Cuando estudiaba la carrera, era una ávida lectora de periódicos. Mi economía estudiantil no me permitía una compra diaria, pero tenía una profesora que me los traía y, además, anotados. Leía la prensa pero también sus comentarios. Los leía de todas las ideologías: ABC, El País, La Vanguardia, La Voz de Galicia, El Mundo, La Razón… Leía las mismas ediciones en las diferentes cabeceras y me hacía una idea de la situación leyendo en “entrelíneas”. Creo que aprendí más en aquellas lecturas anotadas que en muchas de las asignaturas de la carrera. Bueno, no lo creo, estoy convencida.
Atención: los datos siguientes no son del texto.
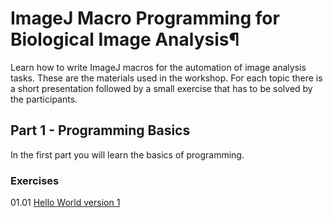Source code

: # ImageJ Macro Programming for Biological Image Analysis¶

Learn how to write ImageJ macros for the automation of image analysis tasks. These are the materials used in the workshop. For each topic there is a short presentation followed by a small exercise that has to be solved by the participants.

## Part 1 - Programming Basics

In the first part you will learn the basics of programming.

### Exercises

01.01 [Hello World version 1](https://montpellierressourcesimagerie.github.io/ij-macro-programming-workshop/ex/ex01-01.md)
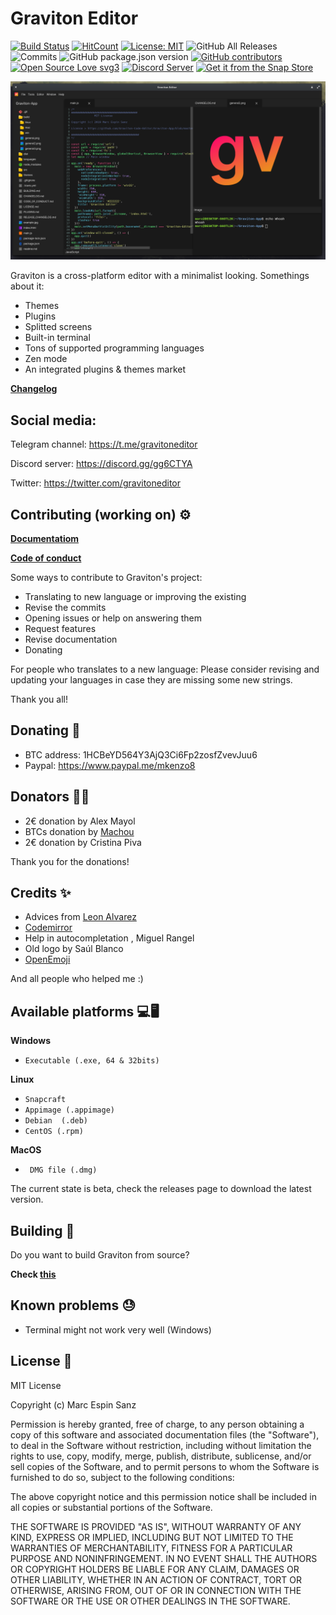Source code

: # Graviton Editor
[![Build Status](https://travis-ci.org/Graviton-Code-Editor/Graviton-App.svg?branch=master)](https://travis-ci.org/Graviton-Code-Editor/Graviton-App)
[![HitCount](http://hits.dwyl.io/https://github.com/marc2332/https://github.com/Graviton-Code-Editor/Graviton-App.svg)](http://hits.dwyl.io/https://github.com/marc2332/https://github.com/Graviton-Code-Editor/Graviton-App)
[![License: MIT](https://img.shields.io/badge/License-MIT-blue.svg)](https://github.com/Graviton-Code-Editor/Graviton-App/blob/master/LICENSE.md)
![GitHub All Releases](https://img.shields.io/github/downloads/Graviton-Code-Editor/Graviton-App/total.svg?style=plastic)
![Commits](https://img.shields.io/github/commit-activity/m/Graviton-Code-Editor/Graviton-App)
![GitHub package.json version](https://img.shields.io/github/package-json/v/Graviton-Code-Editor/Graviton-App.svg)
[![GitHub contributors](https://img.shields.io/github/contributors/Graviton-Code-Editor/Graviton-App.svg)](https://GitHub.com/Graviton-Code-Editor/Graviton-App/graphs/contributors/)
[![Open Source Love svg3](https://badges.frapsoft.com/os/v3/open-source.svg?v=103)](https://github.com/Graviton-Code-Editor/Graviton-App/)
[![Discord Server](https://discordapp.com/api/guilds/536130219057086514/widget.png)](https://discord.gg/gg6CTYA)
[![Get it from the Snap Store](https://snapcraft.io/static/images/badges/en/snap-store-black.svg)](https://snapcraft.io/graviton)

![example screenshot](example.png)

Graviton is a cross-platform editor with a minimalist looking. Somethings about it:

- Themes
- Plugins
- Splitted screens
- Built-in terminal
- Tons of supported programming languages
- Zen mode
- An integrated plugins & themes market

**[Changelog](CHANGELOG.md)**

Social media:
---

Telegram channel: https://t.me/gravitoneditor

Discord server: https://discord.gg/gg6CTYA

Twitter: https://twitter.com/gravitoneditor


Contributing (working on) ⚙
---

**[Documentatiom](https://github.com/Graviton-Code-Editor/Graviton-App/wiki)**

**[Code of conduct](CODE_OF_CONDUCT.md)**

Some ways to contribute to Graviton's project:

- Translating to new language or improving the existing
- Revise the commits
- Opening issues or help on answering them
- Request features
- Revise documentation
- Donating

For people who translates to a new language:
Please consider revising and updating your languages in case they are missing some new strings.

Thank you all!

Donating 🎁
---

- BTC address: 1HCBeYD564Y3AjQ3Ci6Fp2zosfZvevJuu6
- Paypal: https://www.paypal.me/mkenzo8

Donators 🐱‍🏍
---
- 2€ donation by Alex Mayol
- BTCs donation by [Machou](http://GitHub.com/Machou)
- 2€ donation by Cristina Piva

Thank you for the donations!

Credits ✨
---
- Advices from [Leon Alvarez](https://github.com/LeonAlvarez)
- [Codemirror](codemirror.net)
- Help in autocompletation , Miguel Rangel
- Old logo by Saúl Blanco 
- [OpenEmoji](https://openmoji.org/)

And all people who helped me :)

Available platforms 💻🖥
---

**Windows**

   * `Executable (.exe, 64 & 32bits)` 

**Linux**

   * `Snapcraft` 
   * `Appimage (.appimage)`
   * `Debian  (.deb)`
   * `CentOS (.rpm)`

**MacOS**

   * ` DMG file (.dmg)` 

The current state is beta, check the releases page to download the latest version. 

Building 🧱
---
Do you want to build Graviton from source?

**Check [this](BUILDING.md)**

Known problems 😓
---
- Terminal might not work very well (Windows)

License 🧾
---
MIT License

Copyright (c) Marc Espin Sanz

Permission is hereby granted, free of charge, to any person obtaining a copy
of this software and associated documentation files (the "Software"), to deal
in the Software without restriction, including without limitation the rights
to use, copy, modify, merge, publish, distribute, sublicense, and/or sell
copies of the Software, and to permit persons to whom the Software is
furnished to do so, subject to the following conditions:

The above copyright notice and this permission notice shall be included in all
copies or substantial portions of the Software.

THE SOFTWARE IS PROVIDED "AS IS", WITHOUT WARRANTY OF ANY KIND, EXPRESS OR
IMPLIED, INCLUDING BUT NOT LIMITED TO THE WARRANTIES OF MERCHANTABILITY,
FITNESS FOR A PARTICULAR PURPOSE AND NONINFRINGEMENT. IN NO EVENT SHALL THE
AUTHORS OR COPYRIGHT HOLDERS BE LIABLE FOR ANY CLAIM, DAMAGES OR OTHER
LIABILITY, WHETHER IN AN ACTION OF CONTRACT, TORT OR OTHERWISE, ARISING FROM,
OUT OF OR IN CONNECTION WITH THE SOFTWARE OR THE USE OR OTHER DEALINGS IN THE
SOFTWARE.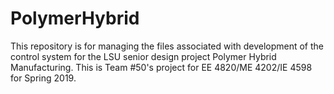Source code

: # PolymerHybrid

This repository is for managing the files associated with development of the control system for the LSU senior design project Polymer Hybrid Manufacturing.  This is Team #50's project for EE 4820/ME 4202/IE 4598 for Spring 2019.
Ya por aquella época hacía prácticas en redacciones y en ellas también me empapaba de esos periódicos en papel como periodista de las “románticas”, que era de las que yo era. Pero pronto, muchos de esos periódicos en papel empezaron a desaparecer: a desaparecer de la universidad, de las redacciones, de los transportes, de las calles. En esos años posteriores viví la despedida de una rotativa y la puesta en marcha de dos digitalizaciones de medios. La ventana que se abría con la era digital decía adiós al romanticismo, pero también decía hola a nuevas posibilidades, como la de reinventarnos, que se convirtió desde ese momento en una constante en mi vida profesional.
A lo tonto, ya hace más de una década de esos años de ávida lectora de periódicos por los pasillos de la facultad de Periodismo. Unos años en los que he vivido una relación de amor-odio con el Periodismo, con los periódicos, en papel y en digital. Años en los que he pisado unas cuantas redacciones, y he llorado y he dormido en ellas. Y he sufrido, y he amado. Y he conocido a compañeros y compañeras fascinantes. Unas redacciones en las que, sobre todo, claro está, he escrito. Hace unos días leía al director de El Diario, uno de mis medios de cabecera, temiendo la nueva crisis del periodismo tras el desplome publicitario derivado de la crisis económica derivada a su vez de la crisis sanitaria del coronavirus. Una caída de fichas en toda regla. Y otra crisis. Creo que en el periodismo no hemos salido de una cuando ya estamos en otra.
Cubro esta crisis desde casa para un periódico online local, lo que me obliga a estar constantemente pendiente de la actualidad informativa, a no desconectar. Una de las cosas que más me desanimó de esta profesión fueron las mentiras. Esas que ya entreveía en mis lecturas entrelíneas en la Universidad. Esas a las que tuve que enfrentarme en muchas redacciones. Durante esta crisis nos llegan constantemente mensajes de los gabinetes de prensa de los respectivos gobiernos pidiéndonos que, por favor, ayudemos en la lucha no contra el virus, sino en la lucha contra la desinformación, contra los bulos. Esta siendo una de las crisis con una mayor propagación de bulos y mentiras. ¿Y por qué la gente se empaña en contar mentiras?, me preguntaban el otro día.
¿Por qué los propios medios son tantas veces los que potencian esas mentiras? Creo que a esas preguntas hubiera contestado mejor cuando era esa joven estudiante de periodismo, llena de entusiasmo y de amor al oficio. Pero este oficio, esas redacciones, desgasta hasta al más romántico espíritu. Esa relación tan estrecha que existe entre periodismo y política, y entre política y vida. Quizás de eso es de lo que no nos habíamos dado cuenta, de que la política no es eso ajeno a nosotros, esa cosa de políticos… Sino que la política es precisamente nuestra cotidianidad, nuestra decisión diaria.
Hace unos días intentaba reflejar que, a mi parecer, no es momento de reproches y de buscar culpables a esta crisis; no es momento de ‘caceroladas’ ni de denuncias a los que ostentan mandos, sino que más bien es momento de refugiarse, de mirar hacia adentro, de estar unidos. De olvidarnos por una vez de colores y banderas y remar en la misma dirección, hacia el mismo horizonte. Momento de utopías… O quizás , no sé, es que me quedé algo de romántica, de periodista romántica, de aquella estudiante que devoraba periódicos en la facultad.